TASK REQUIREMENTS
Go through the records below and count every line containing "class". Reply with the count alone.

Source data
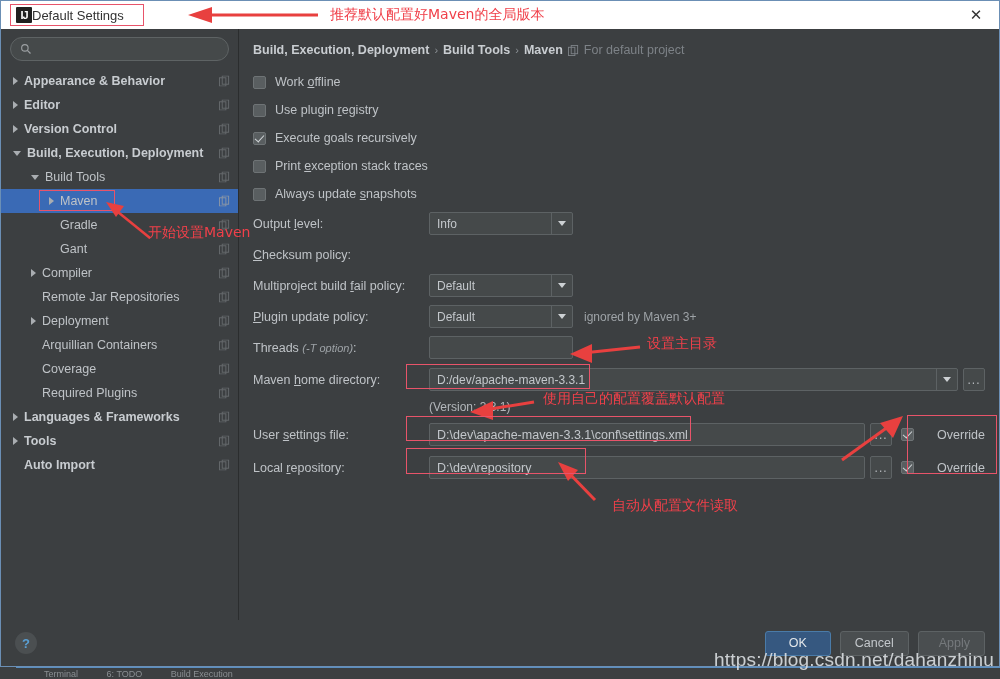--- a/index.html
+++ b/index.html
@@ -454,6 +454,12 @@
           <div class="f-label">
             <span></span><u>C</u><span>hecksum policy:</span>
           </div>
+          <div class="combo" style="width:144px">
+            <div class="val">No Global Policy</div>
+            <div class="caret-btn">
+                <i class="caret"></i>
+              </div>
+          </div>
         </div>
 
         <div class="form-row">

ANSWER TO THE PROBLEM
6